INFORMATION SHEET 13

Poems About Bees

Bee! I'm Expecting You

Bee! I'm expecting you!
Was saying yesterday
To someone you know
That you were due.

The frogs got home last week,
Are settled, and at work;
Birds, mostly back,
The clover warm and thick.

You'll get my letter by
The seventeenth; reply
Or better, be with me,
Yours, Fly.

Emily Dickinson

Pedigree

The pedigree of honey
Does not concern the bee;
A clover, anytime to him
is aristocracy.

Emily Dickinson

To make a prairie it takes a clover and one bee,
One clover, and a bee . . .

Emily Dickinson

The Honey Bee

the honey bee is sad and cross
and wicked as a weasel
and when she berches on you boss
she leaves a little measel

Don Marquis from archy and mehitable

Combinations

A flea flew by a bee. The bee
To flee the flea flew by a fly.
The fly flew high to flee the bee
Who flew to flee the flea who flew
To flee the fly who now flew by.

The bee flew by the fly. The fly
To flee the bee flew by the flea.
The flea flew high to flee the fly
Who flew to flee the bee who flew
To flee the flea who now flew by.

The fly flew by the flea. The flea
To flee the fly flew by the bee.
The bee flew high to flee the flea
Who flew to flee the fly who flew
To flee the bee who now flew by.

The flea flew by the fly. The fly
To flee the flea flew by the bee.
The bee flew high to flee the fly
Who flew to flee the flea who flew
To flee the bee who now flew by.

The fly flew by the bee. The bee
To flee the fly flew by the flea.
The flea flew high to flee the bee
Who flew to flee the fly who flew
To flee the flea who now flew by.

The bee flew by the flea. The flea
To flee the bee flew by the fly.
The fly flew high to flee the flea
Who flew to flee the bee who flew
To flee the fly who now flew by.

A swarm of bees in May
Is worth a load of hay.
A swarm of bees in June
Is worth a silver spoon
A swarm of bees in July
Is not worth a fly.

PROVERBS:

"Busy as a bee."

"What is good for the swarm is not good for the bee."

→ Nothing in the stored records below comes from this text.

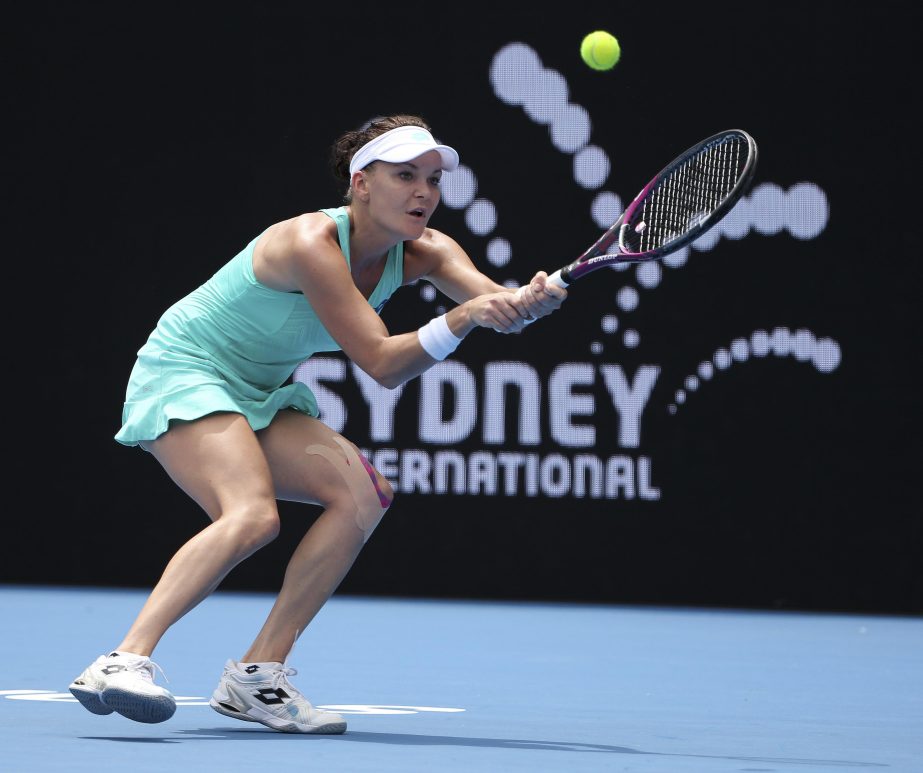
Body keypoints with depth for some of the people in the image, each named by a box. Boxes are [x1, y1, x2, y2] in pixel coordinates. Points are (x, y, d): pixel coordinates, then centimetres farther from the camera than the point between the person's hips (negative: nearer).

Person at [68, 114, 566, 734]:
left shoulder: (423, 251, -4)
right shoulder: (312, 244, -26)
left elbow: (496, 299, -20)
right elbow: (383, 364, -31)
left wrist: (528, 300, -43)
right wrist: (463, 318, -45)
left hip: (258, 395, 9)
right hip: (184, 375, -8)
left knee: (364, 493, -11)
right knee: (252, 514, -32)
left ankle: (258, 676, -8)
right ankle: (123, 663, -39)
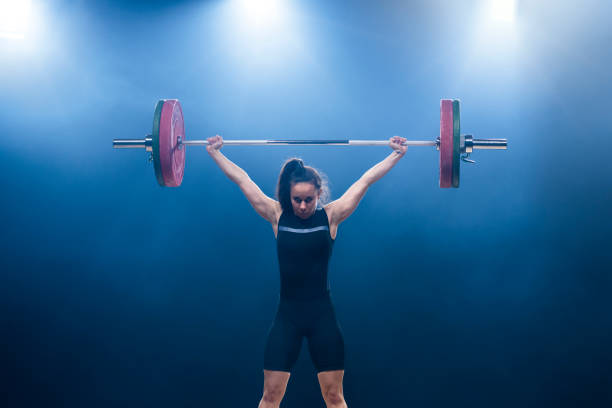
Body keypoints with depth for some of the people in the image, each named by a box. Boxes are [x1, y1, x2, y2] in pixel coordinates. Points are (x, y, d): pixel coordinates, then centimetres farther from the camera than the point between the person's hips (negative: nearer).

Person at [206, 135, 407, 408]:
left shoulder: (331, 216, -1)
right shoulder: (277, 216, 1)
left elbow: (366, 180, 1)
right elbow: (242, 179, 5)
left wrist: (397, 154, 2)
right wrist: (215, 152, 9)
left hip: (322, 314, 0)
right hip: (286, 315, 1)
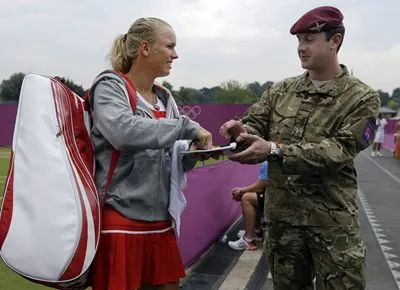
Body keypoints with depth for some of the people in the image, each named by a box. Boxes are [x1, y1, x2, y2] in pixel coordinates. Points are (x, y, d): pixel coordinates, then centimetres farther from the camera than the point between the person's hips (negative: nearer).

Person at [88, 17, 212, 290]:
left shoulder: (165, 98, 12)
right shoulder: (110, 86, -6)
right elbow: (122, 131, -28)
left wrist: (193, 151, -7)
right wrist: (188, 127, -20)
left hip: (160, 221, 7)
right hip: (121, 220, -6)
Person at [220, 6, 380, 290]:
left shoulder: (362, 98, -6)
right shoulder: (281, 90, 7)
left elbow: (338, 151, -18)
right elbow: (256, 125, 5)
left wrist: (275, 151, -28)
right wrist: (243, 131, -21)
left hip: (332, 222, -3)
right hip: (281, 216, 4)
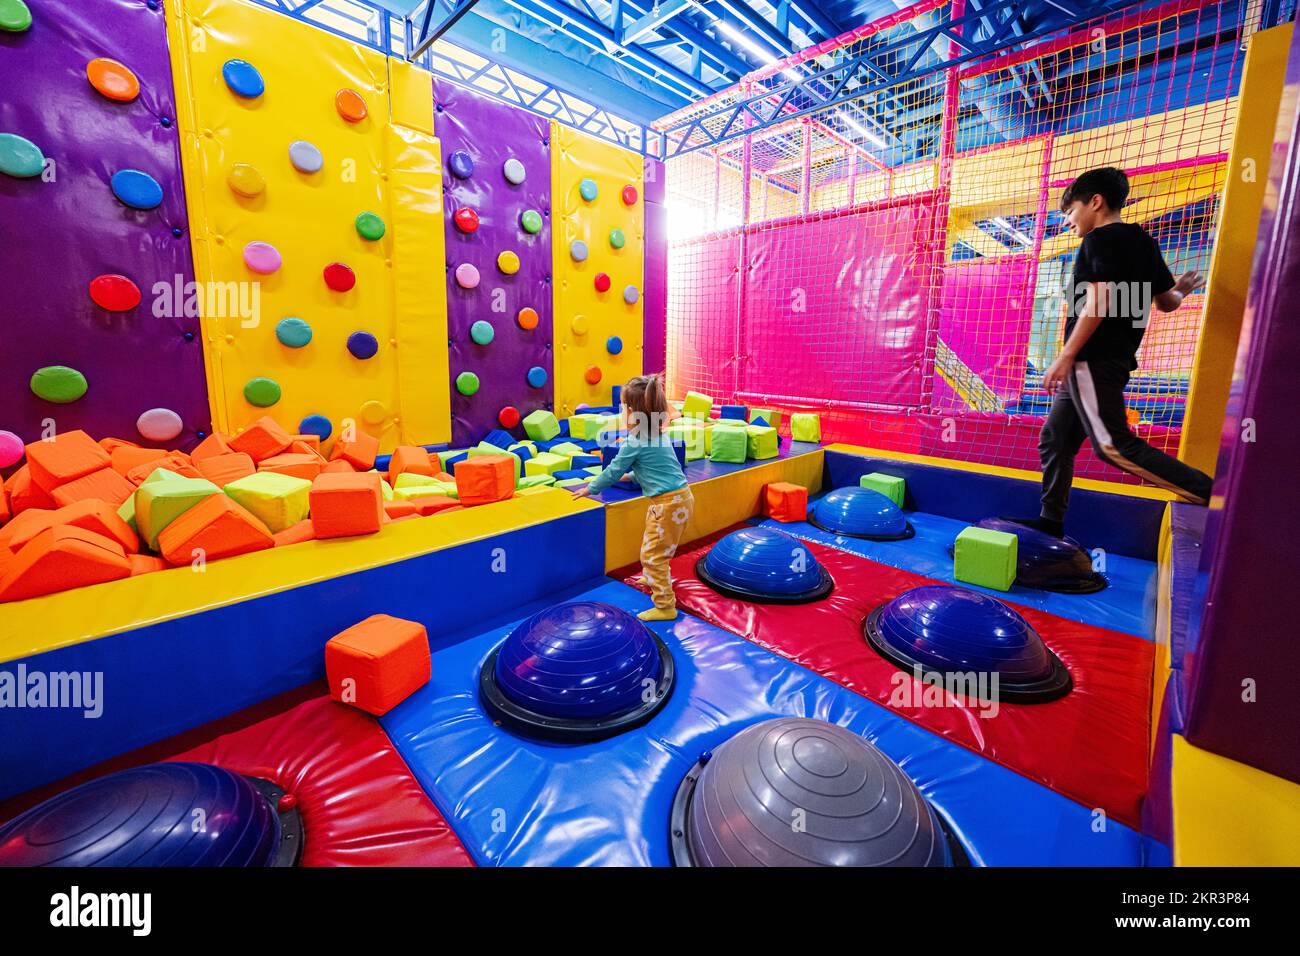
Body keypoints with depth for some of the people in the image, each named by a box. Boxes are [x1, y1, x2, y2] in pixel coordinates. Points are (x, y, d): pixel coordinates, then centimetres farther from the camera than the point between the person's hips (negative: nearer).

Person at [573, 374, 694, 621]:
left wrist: (590, 489, 9)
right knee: (652, 548, 28)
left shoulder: (635, 441, -16)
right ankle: (655, 580, 49)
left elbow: (613, 471, -6)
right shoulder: (658, 434, 10)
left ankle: (665, 607, 7)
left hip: (669, 504, -10)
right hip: (680, 497, 10)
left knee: (653, 555, 0)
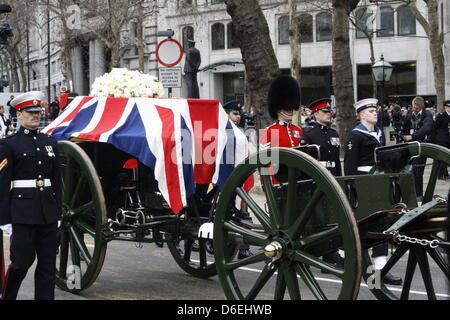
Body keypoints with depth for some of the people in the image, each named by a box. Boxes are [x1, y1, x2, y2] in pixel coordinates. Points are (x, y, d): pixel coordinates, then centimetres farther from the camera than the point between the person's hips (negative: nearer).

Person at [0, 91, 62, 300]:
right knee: (22, 261, 0)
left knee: (48, 263, 6)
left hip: (48, 213, 5)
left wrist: (58, 212, 12)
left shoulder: (50, 143, 13)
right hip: (23, 211, -5)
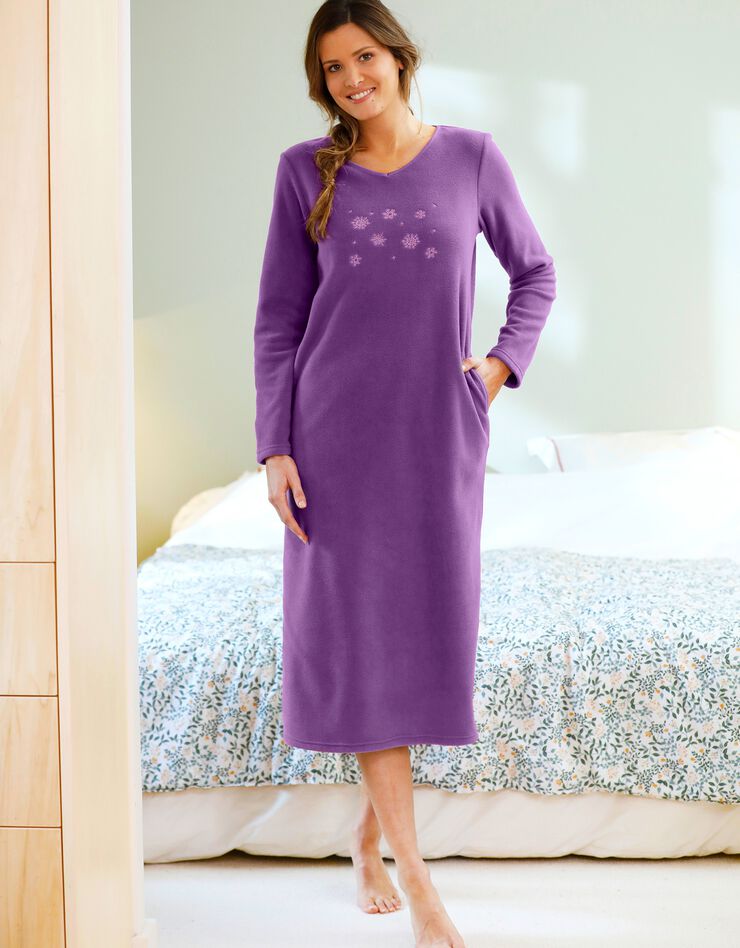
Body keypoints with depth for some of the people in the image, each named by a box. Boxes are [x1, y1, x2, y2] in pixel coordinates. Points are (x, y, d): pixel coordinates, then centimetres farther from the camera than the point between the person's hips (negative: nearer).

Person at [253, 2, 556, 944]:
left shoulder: (470, 156, 4)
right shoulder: (306, 170, 3)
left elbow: (534, 272, 15)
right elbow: (278, 318, 3)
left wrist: (503, 362, -1)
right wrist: (275, 447, -4)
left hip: (440, 432, 1)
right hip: (338, 431, -1)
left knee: (428, 629, 4)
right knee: (361, 631, -3)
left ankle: (370, 831, 26)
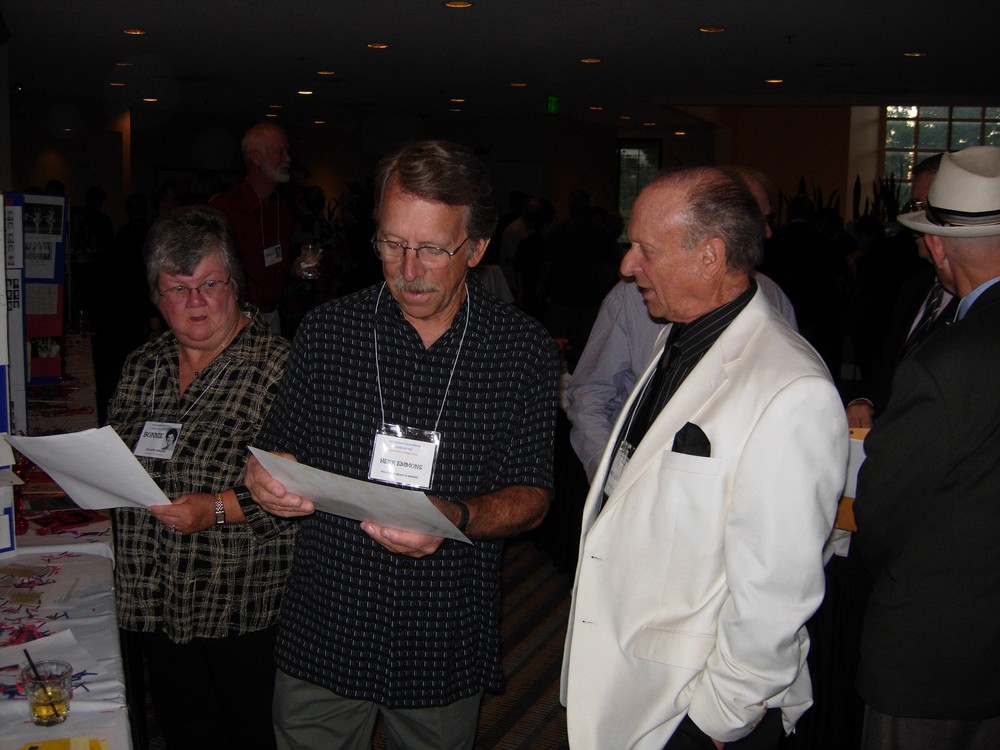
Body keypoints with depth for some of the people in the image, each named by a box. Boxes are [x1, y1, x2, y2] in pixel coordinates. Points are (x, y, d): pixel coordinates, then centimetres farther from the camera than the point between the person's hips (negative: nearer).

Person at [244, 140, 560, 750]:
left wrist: (455, 516, -24)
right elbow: (280, 449, 7)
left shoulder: (525, 348, -7)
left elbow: (532, 498, -5)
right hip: (324, 637, 1)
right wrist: (268, 477, -16)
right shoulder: (327, 330, -3)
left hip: (445, 650, 0)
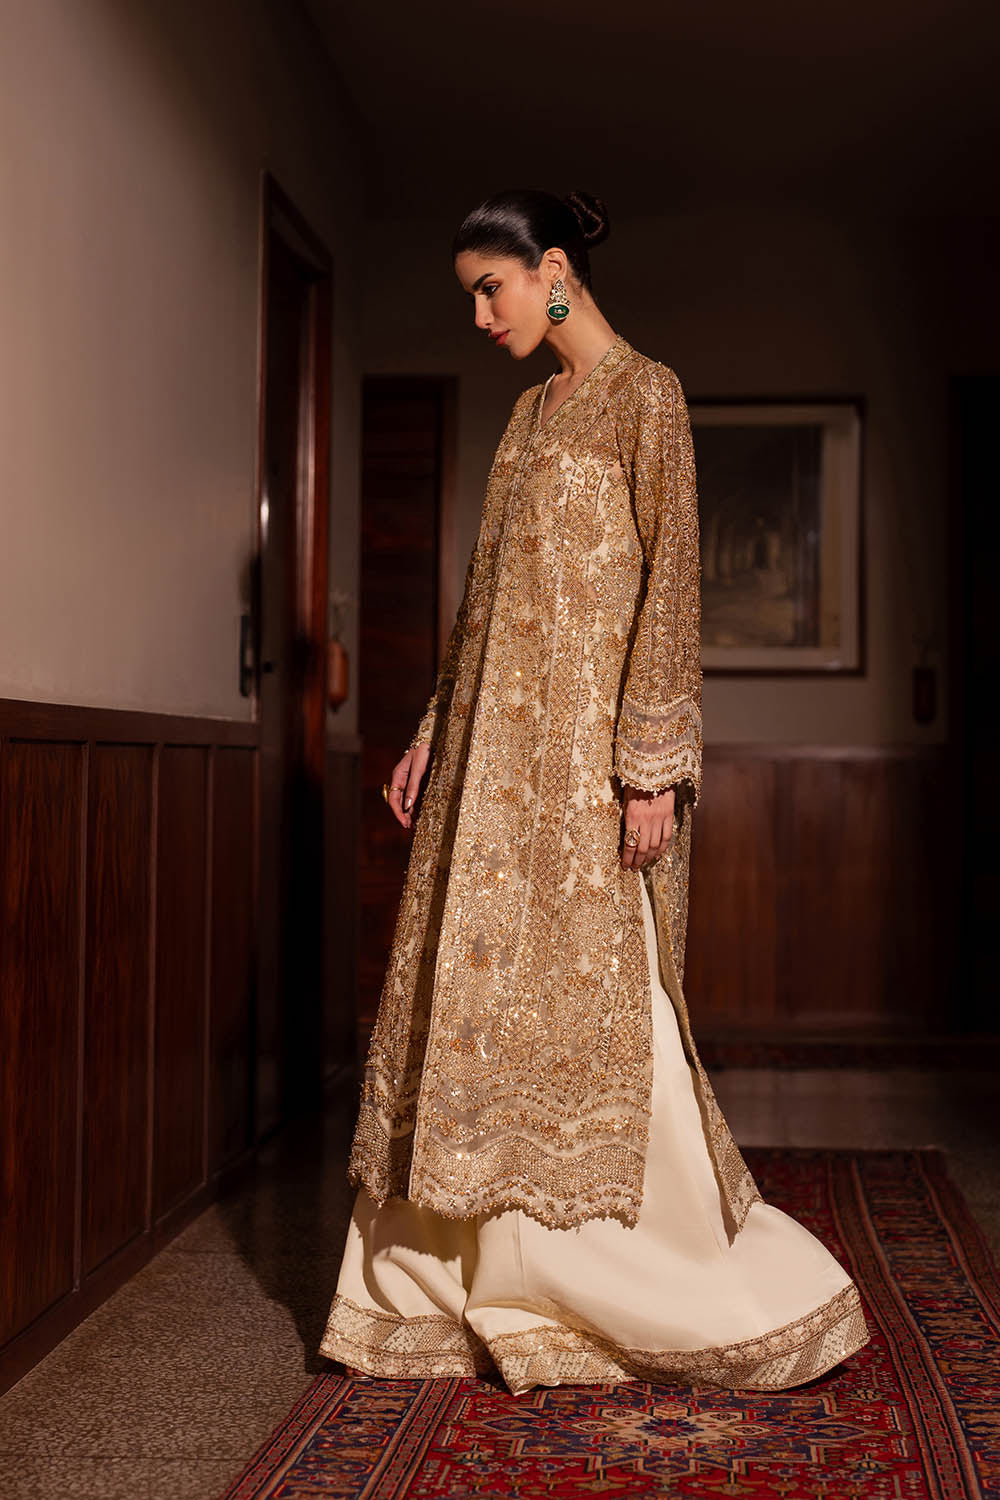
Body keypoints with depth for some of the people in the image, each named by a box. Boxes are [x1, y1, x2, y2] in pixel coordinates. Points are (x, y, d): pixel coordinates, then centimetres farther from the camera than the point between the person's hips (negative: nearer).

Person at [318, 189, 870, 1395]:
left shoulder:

"Where there is honey, there are bees."

"One bee is better than a handful of flies."

"Honey turns sour."

"The diligence of the hive produces the wealth of honey."

"A drop of honey will not sweeten the ocean."

"If you want to gather honey, don't kick over the beehive."

The poem and proverbs are from Insect Fact and Folklore , by Lucy W. Clausen. Published by Collier Books, N.Y., 1954.